The one place where SBX might crimp ONT - besides just sucking up attention and laboratory budgets - is in what I’m calling midi read sequencing. For things like whole transcriptome sequencing, ribotyping and some other applications, SBX’s ability to get to 1200 bases may be good enough for many users. As I’ve mentioned multiple times here, there will be a piece outlining the midi read concept tomorrow (I can actually claim that, as it will be in the can before I post this!).
Complete Genomics
Complete has the persistent challenge of being under the crosshairs of US competitive policy such as the Biosecure Act. Who knows what will happen with that in the current chaos in the US capital, but no clarity or resolution is likely. Complete hasn’t been completely stymied in placing instruments, but it is certainly a giant headwind. But even without that, SBX is a clear threat to Complete’s high throughput devices.
Ion Torrent
A piece I meant to write last year was going to be titled something like “Ion Torrent: I’m Not Dead Yet!”. Because Thermo Fisher eschews venues such as AGBT and hasn’t breen upgrading the underlying sequencing platform, I’ve tended to ignore it. But the reality is that Ion has carved a steady business in clinical testing.
5 comments:
Did your second paragraph about Onso get cut off?

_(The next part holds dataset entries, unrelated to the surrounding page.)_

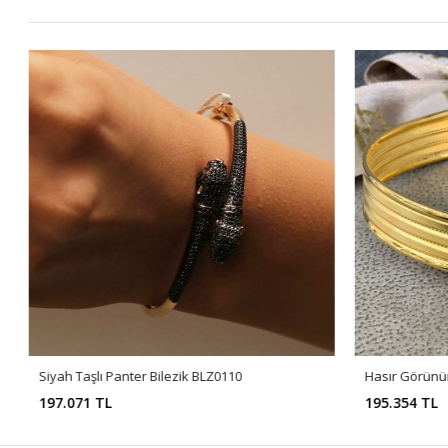
Siyah Taşlı Panter Bilezik BLZ0110
Hasır Görünü
197.071 TL
195.354 TL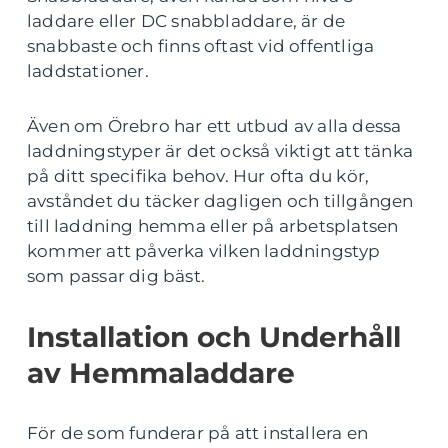
laddare eller DC snabbladdare, är de
snabbaste och finns oftast vid offentliga
laddstationer.
Även om Örebro har ett utbud av alla dessa
laddningstyper är det också viktigt att tänka
på ditt specifika behov. Hur ofta du kör,
avståndet du täcker dagligen och tillgången
till laddning hemma eller på arbetsplatsen
kommer att påverka vilken laddningstyp
som passar dig bäst.
Installation och Underhåll
av Hemmaladdare
För de som funderar på att installera en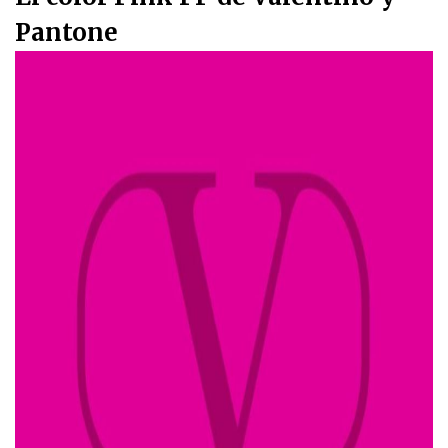
Pantone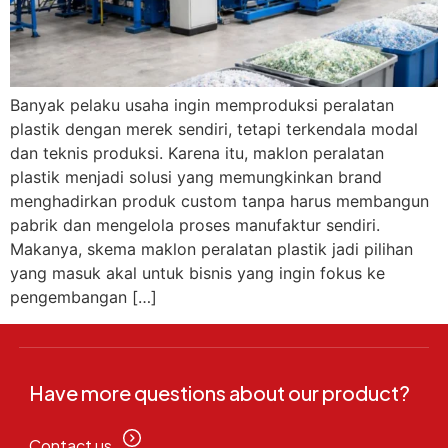
Banyak pelaku usaha ingin memproduksi peralatan
plastik dengan merek sendiri, tetapi terkendala modal
dan teknis produksi. Karena itu, maklon peralatan
plastik menjadi solusi yang memungkinkan brand
menghadirkan produk custom tanpa harus membangun
pabrik dan mengelola proses manufaktur sendiri.
Makanya, skema maklon peralatan plastik jadi pilihan
yang masuk akal untuk bisnis yang ingin fokus ke
pengembangan […]
Have more questions about our product?
Contact us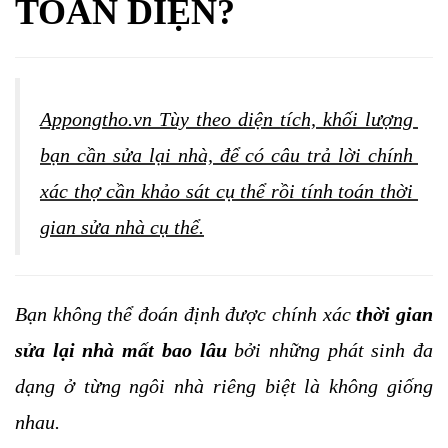
TOÀN DIỆN?
Appongtho.vn Tùy theo diện tích, khối lượng 
bạn cần sửa lại nhà, để có câu trả lời chính 
xác thợ cần khảo sát cụ thể rồi tính toán thời 
gian sửa nhà cụ thể.
Bạn không thể đoán định được chính xác 
thời gian 
sửa lại nhà mất bao lâu 
bởi những phát sinh đa 
dạng ở từng ngôi nhà riêng biệt là không giống 
nhau.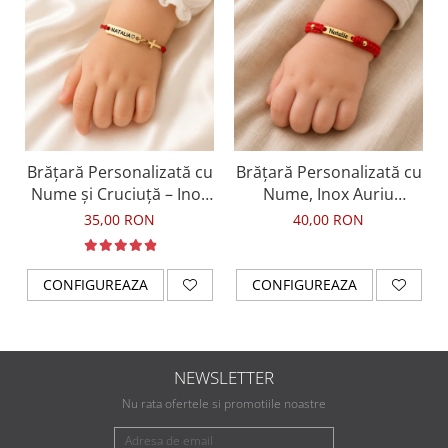
Brățară Personalizată cu
Brățară Personalizată cu
Nume și Cruciuță – Inox
Nume, Inox Auriu
Aur IP
Waterproof, bilute
35,00 RON
40,00 RON
pentru bebelusi
CONFIGUREAZA
CONFIGUREAZA
NEWSLETTER
Nu rata ofertele si promotiile noastre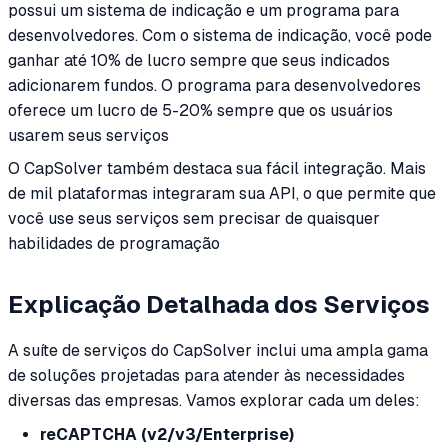
possui um sistema de indicação e um programa para
desenvolvedores. Com o sistema de indicação, você pode
ganhar até 10% de lucro sempre que seus indicados
adicionarem fundos. O programa para desenvolvedores
oferece um lucro de 5-20% sempre que os usuários
usarem seus serviços
O CapSolver também destaca sua fácil integração. Mais
de mil plataformas integraram sua API, o que permite que
você use seus serviços sem precisar de quaisquer
habilidades de programação
Explicação Detalhada dos Serviços
A suíte de serviços do CapSolver inclui uma ampla gama
de soluções projetadas para atender às necessidades
diversas das empresas. Vamos explorar cada um deles:
reCAPTCHA (v2/v3/Enterprise)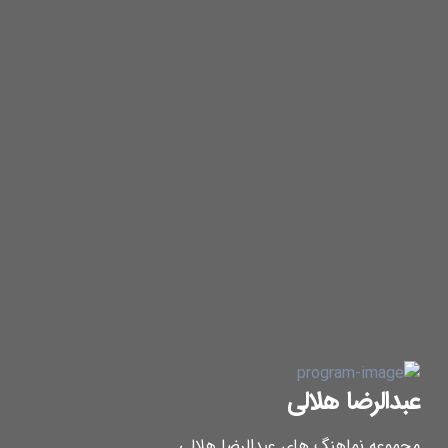
عبدالرضا هلالی
مجموعه نماهنگ های عبدالرضا هلالی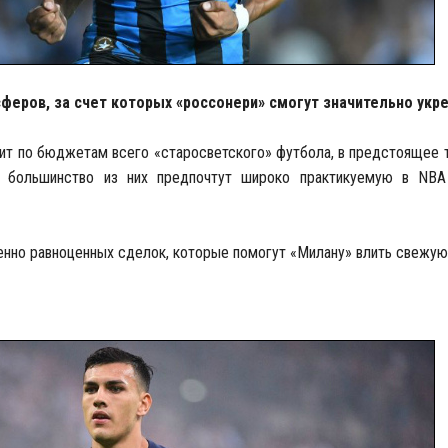
сферов, за счет которых «россонери» смогут значительно укре
рит по бюджетам всего «старосветского» футбола, в предстоящее
 большинство из них предпочтут широко практикуемую в NBA
менно равноценных сделок, которые помогут «Милану» влить свежую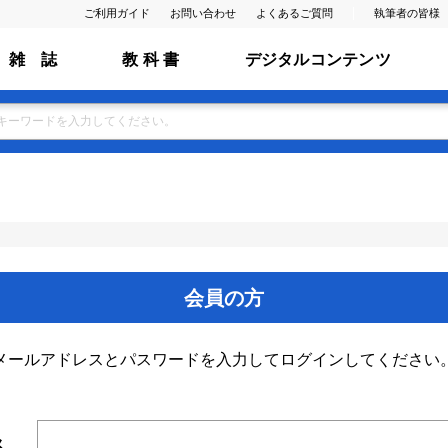
ご利用ガイド
お問い合わせ
よくあるご質問
執筆者の皆様
雑 誌
教 科 書
デジタルコンテンツ
会員の方
メールアドレスとパスワードを入力してログインしてください
ス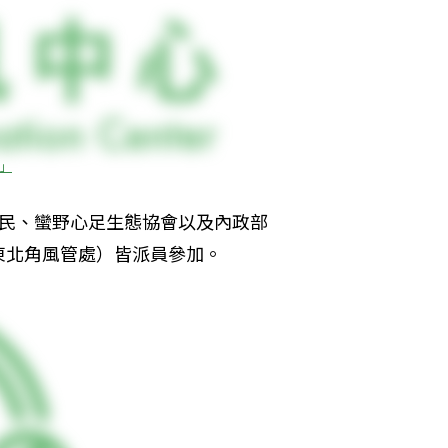
」
居民、蠻野心足生態協會以及內政部
東北角風管處）皆派員參加。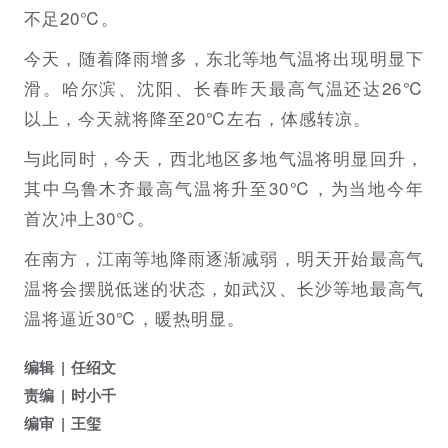
不足20℃。
今天，随着降雨增多，东北等地气温将出现明显下
滑。哈尔滨、沈阳、长春昨天最高气温还达26℃
以上，今天就将降至20℃左右，体感转凉。
与此同时，今天，西北地区多地气温将明显回升，
其中乌鲁木齐最高气温将升至30℃，为当地今年
首次冲上30℃。
在南方，江南等地降雨逐渐减弱，明天开始最高气
温将会摆脱低迷的状态，如武汉、长沙等地最高气
温将逼近30℃，暖热明显。
编辑
任绍文
责编
时小千
编审
王玺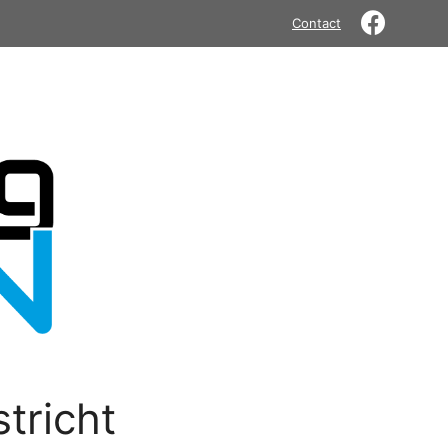
Contact
tricht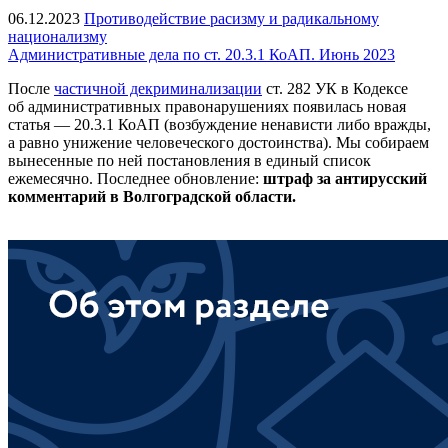
06.12.2023
Противодействие расизму и радикальному
национализму
Административные дела по ст. 20.3.1 КоАП. Июнь 2023
После
частичной декриминализации
ст. 282 УК в Кодексе
об административных правонарушениях появилась новая
статья — 20.3.1 КоАП (возбуждение ненависти либо вражды,
а равно унижение человеческого достоинства). Мы собираем
вынесенные по ней постановления в единый список
ежемесячно. Последнее обновление:
штраф за антирусский
комментарий в Волгоградской области.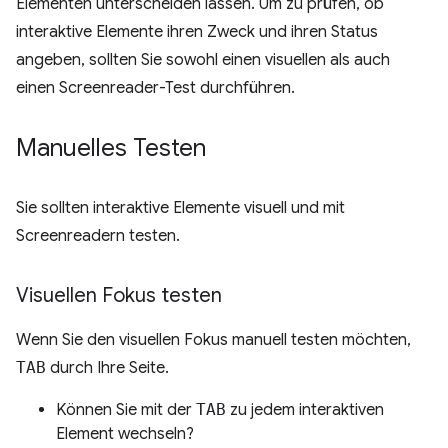
Elementen unterscheiden lassen. Um zu prüfen, ob
interaktive Elemente ihren Zweck und ihren Status
angeben, sollten Sie sowohl einen visuellen als auch
einen Screenreader-Test durchführen.
Manuelles Testen
Sie sollten interaktive Elemente visuell und mit
Screenreadern testen.
Visuellen Fokus testen
Wenn Sie den visuellen Fokus manuell testen möchten,
TAB
durch Ihre Seite.
Können Sie mit der
TAB
zu jedem interaktiven
Element wechseln?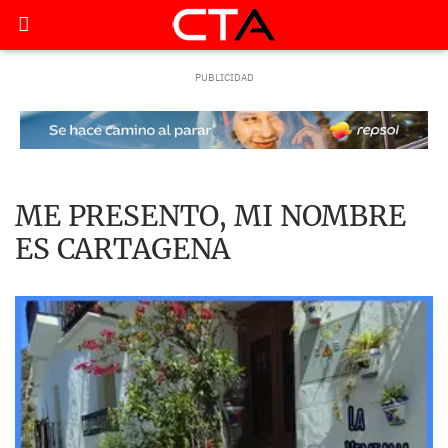
ME PRESENTO, MI NOMBRE
ES CARTAGENA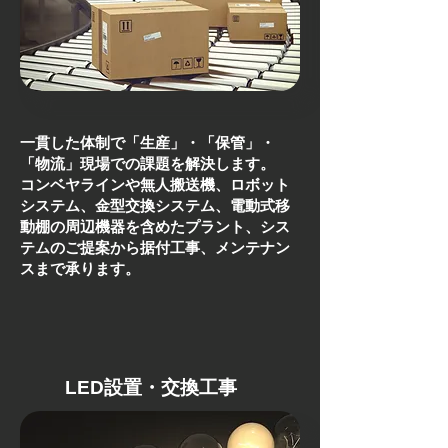
一貫した体制で「生産」・「保管」・
「物流」現場での課題を解決します。
コンベヤラインや無人搬送機、ロボット
システム、金型交換システム、電動式移
動棚の周辺機器を含めたプラント、シス
テムのご提案から据付工事、メンテナン
スまで承ります。
​LED設置・交換工事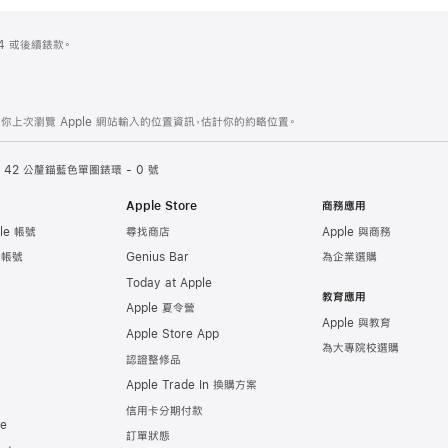
es 4 或後續錶款。
你上次瀏覽 Apple 網站輸入的位置資訊，估計你的約略位置。
42 公釐錨藍色單圈錶環 - 0 號
Apple Store
商務應用
le 帳號
尋找商店
Apple 與商務
e 帳號
Genius Bar
為企業選購
Today at Apple
教育應用
Apple 夏令營
Apple 與教育
Apple Store App
為大專院校選購
認證整修品
Apple Trade In 換購方案
信用卡分期付款
de
訂單狀態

"If PacBio brings the high throughput version of Onso to market - enabled by their Apton acquisition - then perhaps "
Anonymous - thank you for catching this. Most definitely a fragment of a thought as a fragment of a sentence
Roche are after the clinical market. The clinical market has had to suffer the indignity of having to use research sequencers and DIY their workflows. They hate that. Only 2 makers have listened to the clinical market - the much maligned Thermo who have been very successful globally with the Genexus which has an outstanding workflow. MGI/CG are the only other vendor who can solve the complete workflow, but just like with Electric Cars, the USA is determined to not access the good stuff. The initial release of the Roche platform won’t mean much, it is when they bring a workflow solution to market they will upend the market. Instrument cost is meaningless, big path labs don’t pay for instruments, they only pay for tests. In short - I doubt Roche actually care what these other makers can do (including Illumina) because unless your sequencer workflow can accept a primary collection tube it will be irrelevant to diagnostics in a few years time. Read length, Q40, number of lanes are white noise. Diagnostics will want cost, turnaround time and automation.
Very interesting perspective and possibly true.
Not sure what "reuse" consumables means wrt cross contamination. Clinical will not be tollerant of any of that problem.